▸ **Source extract**:
------------------------------------
# Just a quick peak at a new setup...



## craigthor (29 Mar 2012)




----------



## m_attt (29 Mar 2012)

lovely, the colour of the tank/stand really goes well with the hardscape


----------



## darren636 (29 Mar 2012)

hey that looks good. Big and bold.


----------



## Iain Sutherland (30 Mar 2012)

Tank and scape look good mate.  
You need to get your scissors out and trim all the damaged and brown leaves off all the plants.  These leaves will slowly die anyway,  inevitably get/cause algae and cause you a world of issues.  Brown/ pale leaves is a sure sign that there is a nutrient deficency in the tank.
Is that a crypt glued to a rock in the second from last pic?  Crypts are pretty heavy root feeders and need to be in substrate to thrive.  
Good maitenance involves removal of all imperfect leaves. 

Hope you dont think im being to critical, just trying to help.
Best of luck mate


----------



## Swampy (30 Mar 2012)

Very nice, like the hardscape.

Martin.


----------



## awtong (30 Mar 2012)
------------------------------------
▸ **What this exercise asks**:
1. Which usernames head the posts in the aquarium thread?
2. In the aquarium thread, take everything from "Tank and scape" down to "all imperfect leaves." and write it out again with "scissors" changed to "shears".
------------------------------------
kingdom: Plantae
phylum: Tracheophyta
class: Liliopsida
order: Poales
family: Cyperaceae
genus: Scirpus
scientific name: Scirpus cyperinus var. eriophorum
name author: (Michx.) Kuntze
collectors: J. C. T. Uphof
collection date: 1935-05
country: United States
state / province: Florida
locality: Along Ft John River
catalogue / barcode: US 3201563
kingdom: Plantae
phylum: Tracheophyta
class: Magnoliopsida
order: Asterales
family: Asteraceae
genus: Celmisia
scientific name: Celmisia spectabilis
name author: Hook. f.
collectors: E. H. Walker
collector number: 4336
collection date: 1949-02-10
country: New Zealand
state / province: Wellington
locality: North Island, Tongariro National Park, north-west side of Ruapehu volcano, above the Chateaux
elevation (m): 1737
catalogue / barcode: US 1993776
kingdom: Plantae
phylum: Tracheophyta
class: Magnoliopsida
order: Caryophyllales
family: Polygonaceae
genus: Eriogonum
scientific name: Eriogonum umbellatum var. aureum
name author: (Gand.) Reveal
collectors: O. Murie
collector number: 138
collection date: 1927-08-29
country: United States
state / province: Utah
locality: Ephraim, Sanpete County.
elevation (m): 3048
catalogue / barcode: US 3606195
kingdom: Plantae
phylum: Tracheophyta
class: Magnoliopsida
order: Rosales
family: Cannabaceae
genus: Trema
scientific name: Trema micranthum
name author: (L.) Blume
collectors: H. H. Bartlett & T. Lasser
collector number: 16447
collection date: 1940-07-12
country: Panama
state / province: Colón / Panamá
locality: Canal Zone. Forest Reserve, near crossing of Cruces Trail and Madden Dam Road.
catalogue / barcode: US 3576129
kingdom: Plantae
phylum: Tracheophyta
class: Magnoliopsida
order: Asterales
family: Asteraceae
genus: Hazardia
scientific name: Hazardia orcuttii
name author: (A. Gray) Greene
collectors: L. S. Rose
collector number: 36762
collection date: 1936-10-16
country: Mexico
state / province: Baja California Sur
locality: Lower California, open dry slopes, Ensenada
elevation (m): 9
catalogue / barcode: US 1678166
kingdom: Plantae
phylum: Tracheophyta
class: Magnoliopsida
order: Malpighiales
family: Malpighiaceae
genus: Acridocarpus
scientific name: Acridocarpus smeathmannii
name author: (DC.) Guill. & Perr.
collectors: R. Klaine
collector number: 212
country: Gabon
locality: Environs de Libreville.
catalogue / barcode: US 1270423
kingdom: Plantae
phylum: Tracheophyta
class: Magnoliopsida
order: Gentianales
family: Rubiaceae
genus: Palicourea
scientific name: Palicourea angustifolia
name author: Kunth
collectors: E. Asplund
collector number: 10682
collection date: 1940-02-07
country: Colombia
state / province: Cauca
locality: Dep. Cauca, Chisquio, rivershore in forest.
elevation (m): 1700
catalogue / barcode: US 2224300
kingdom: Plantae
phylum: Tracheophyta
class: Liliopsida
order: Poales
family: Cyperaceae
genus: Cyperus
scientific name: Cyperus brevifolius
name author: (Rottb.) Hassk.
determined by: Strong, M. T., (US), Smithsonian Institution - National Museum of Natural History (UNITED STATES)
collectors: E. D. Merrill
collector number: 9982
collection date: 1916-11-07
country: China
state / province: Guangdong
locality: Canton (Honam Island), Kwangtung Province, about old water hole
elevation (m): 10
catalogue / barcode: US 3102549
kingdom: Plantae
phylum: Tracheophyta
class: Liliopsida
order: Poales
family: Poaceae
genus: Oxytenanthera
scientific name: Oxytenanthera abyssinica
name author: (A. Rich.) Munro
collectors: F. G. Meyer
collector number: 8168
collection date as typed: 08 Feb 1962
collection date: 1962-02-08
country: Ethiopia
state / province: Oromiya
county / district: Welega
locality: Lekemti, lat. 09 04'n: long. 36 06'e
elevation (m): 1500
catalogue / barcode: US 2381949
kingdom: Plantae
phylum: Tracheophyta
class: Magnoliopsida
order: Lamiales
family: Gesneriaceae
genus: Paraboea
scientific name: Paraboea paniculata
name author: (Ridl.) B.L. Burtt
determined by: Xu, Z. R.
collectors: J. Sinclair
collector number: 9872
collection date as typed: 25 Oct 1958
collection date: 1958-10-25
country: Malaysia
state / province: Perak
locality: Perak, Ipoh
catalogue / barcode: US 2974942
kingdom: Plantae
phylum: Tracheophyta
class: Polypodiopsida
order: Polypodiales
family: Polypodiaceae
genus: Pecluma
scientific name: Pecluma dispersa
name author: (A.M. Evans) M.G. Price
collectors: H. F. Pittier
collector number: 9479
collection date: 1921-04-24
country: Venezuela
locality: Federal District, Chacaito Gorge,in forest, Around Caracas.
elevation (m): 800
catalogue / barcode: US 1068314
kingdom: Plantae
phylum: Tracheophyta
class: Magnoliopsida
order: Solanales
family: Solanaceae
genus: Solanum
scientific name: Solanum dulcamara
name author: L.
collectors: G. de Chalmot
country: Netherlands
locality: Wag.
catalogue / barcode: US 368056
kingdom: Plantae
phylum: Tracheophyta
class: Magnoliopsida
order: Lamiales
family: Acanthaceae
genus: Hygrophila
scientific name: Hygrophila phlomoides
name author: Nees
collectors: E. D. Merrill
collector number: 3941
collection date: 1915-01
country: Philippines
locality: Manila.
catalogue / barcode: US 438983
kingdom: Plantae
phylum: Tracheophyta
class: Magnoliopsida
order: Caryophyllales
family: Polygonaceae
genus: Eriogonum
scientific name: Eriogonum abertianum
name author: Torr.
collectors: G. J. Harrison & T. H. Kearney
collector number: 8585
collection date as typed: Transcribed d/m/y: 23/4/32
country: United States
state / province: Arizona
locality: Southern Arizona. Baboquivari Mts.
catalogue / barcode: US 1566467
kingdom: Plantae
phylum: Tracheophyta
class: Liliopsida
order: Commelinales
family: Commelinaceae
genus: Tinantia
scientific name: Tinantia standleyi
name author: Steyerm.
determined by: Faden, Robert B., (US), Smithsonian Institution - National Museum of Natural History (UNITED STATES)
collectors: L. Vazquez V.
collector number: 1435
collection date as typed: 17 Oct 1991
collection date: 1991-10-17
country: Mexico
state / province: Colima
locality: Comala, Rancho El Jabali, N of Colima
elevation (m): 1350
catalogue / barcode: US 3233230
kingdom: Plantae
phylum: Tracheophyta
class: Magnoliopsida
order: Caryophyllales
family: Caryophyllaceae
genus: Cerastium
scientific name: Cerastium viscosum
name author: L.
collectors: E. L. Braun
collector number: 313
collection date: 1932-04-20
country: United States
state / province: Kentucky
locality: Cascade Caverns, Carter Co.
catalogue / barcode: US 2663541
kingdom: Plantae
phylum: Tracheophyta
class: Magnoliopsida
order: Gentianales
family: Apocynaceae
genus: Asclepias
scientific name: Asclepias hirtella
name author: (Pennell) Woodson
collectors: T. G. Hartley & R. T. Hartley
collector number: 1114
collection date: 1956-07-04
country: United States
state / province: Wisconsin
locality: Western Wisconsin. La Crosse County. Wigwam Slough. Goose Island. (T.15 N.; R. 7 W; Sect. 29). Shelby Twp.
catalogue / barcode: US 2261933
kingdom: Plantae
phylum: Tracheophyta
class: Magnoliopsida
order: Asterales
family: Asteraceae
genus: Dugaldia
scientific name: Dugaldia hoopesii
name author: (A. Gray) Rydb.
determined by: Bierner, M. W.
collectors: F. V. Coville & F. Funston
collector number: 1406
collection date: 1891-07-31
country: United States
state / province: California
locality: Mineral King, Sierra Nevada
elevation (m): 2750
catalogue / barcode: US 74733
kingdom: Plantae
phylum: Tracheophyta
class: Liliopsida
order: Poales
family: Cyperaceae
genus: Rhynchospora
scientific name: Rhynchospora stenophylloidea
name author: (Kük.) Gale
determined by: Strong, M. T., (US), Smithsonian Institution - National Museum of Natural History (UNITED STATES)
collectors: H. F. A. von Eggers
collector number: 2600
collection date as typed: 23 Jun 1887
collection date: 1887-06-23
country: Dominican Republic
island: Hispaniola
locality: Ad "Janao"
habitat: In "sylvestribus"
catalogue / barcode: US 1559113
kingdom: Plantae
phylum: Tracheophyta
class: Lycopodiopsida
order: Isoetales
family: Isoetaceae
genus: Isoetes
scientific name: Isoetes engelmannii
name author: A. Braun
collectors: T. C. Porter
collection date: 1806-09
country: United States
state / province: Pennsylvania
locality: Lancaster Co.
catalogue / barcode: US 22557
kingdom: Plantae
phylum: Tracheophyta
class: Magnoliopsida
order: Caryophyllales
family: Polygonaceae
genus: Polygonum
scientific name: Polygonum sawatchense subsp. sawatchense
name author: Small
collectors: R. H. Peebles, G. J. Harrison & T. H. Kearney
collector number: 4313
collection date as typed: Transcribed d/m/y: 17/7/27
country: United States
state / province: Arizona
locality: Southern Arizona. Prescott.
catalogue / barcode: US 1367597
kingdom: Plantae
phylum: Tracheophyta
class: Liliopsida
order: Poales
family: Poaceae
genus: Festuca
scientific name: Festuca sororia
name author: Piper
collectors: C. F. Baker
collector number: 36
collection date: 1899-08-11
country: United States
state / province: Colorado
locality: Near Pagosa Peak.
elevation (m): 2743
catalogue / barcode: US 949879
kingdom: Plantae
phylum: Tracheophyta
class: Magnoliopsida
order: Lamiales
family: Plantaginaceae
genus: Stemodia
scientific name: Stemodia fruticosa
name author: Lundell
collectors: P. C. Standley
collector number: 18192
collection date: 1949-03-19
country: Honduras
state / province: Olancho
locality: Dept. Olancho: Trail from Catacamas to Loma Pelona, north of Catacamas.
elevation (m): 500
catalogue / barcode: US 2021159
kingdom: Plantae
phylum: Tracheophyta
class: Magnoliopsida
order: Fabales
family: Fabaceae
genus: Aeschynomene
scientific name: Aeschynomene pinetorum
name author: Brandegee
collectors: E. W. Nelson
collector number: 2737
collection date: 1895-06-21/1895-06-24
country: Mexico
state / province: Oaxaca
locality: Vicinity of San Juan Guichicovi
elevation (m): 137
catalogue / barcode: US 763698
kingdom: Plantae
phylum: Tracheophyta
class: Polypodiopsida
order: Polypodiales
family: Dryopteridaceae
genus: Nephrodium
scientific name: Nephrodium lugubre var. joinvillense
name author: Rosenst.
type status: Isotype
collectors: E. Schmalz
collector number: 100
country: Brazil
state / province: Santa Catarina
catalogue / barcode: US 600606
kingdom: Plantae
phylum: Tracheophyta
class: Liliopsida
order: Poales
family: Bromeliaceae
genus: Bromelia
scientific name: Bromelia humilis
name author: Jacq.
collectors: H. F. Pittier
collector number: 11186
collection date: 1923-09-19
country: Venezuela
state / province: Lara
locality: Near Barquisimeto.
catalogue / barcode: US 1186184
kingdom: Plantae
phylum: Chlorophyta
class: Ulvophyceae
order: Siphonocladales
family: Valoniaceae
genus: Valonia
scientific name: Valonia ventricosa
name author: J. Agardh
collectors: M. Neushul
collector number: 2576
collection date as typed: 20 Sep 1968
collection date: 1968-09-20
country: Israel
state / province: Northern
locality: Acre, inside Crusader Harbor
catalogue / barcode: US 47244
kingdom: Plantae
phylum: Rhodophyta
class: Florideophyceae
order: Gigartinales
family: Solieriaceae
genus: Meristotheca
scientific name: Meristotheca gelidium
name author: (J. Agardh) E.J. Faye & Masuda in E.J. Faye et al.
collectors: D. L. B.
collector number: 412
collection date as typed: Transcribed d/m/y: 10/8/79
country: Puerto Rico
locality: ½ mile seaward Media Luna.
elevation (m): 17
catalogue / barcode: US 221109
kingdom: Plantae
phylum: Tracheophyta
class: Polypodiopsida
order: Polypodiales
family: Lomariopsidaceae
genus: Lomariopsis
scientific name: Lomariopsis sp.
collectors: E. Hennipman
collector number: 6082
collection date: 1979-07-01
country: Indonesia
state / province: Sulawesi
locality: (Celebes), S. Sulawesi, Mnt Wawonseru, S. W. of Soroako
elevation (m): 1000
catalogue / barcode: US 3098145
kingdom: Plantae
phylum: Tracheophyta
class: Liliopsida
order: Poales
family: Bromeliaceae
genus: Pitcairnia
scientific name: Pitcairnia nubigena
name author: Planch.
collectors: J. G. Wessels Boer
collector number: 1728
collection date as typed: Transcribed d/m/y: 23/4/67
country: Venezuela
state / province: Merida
------------------------------------
▸ **Task-by-task outputs**:
1.
craigthor
m_attt
darren636
Iain Sutherland
Swampy
awtong

2.
Tank and scape look good mate.  
You need to get your shears out and trim all the damaged and brown leaves off all the plants.  These leaves will slowly die anyway,  inevitably get/cause algae and cause you a world of issues.  Brown/ pale leaves is a sure sign that there is a nutrient deficency in the tank.
Is that a crypt glued to a rock in the second from last pic?  Crypts are pretty heavy root feeders and need to be in substrate to thrive.  
Good maitenance involves removal of all imperfect leaves.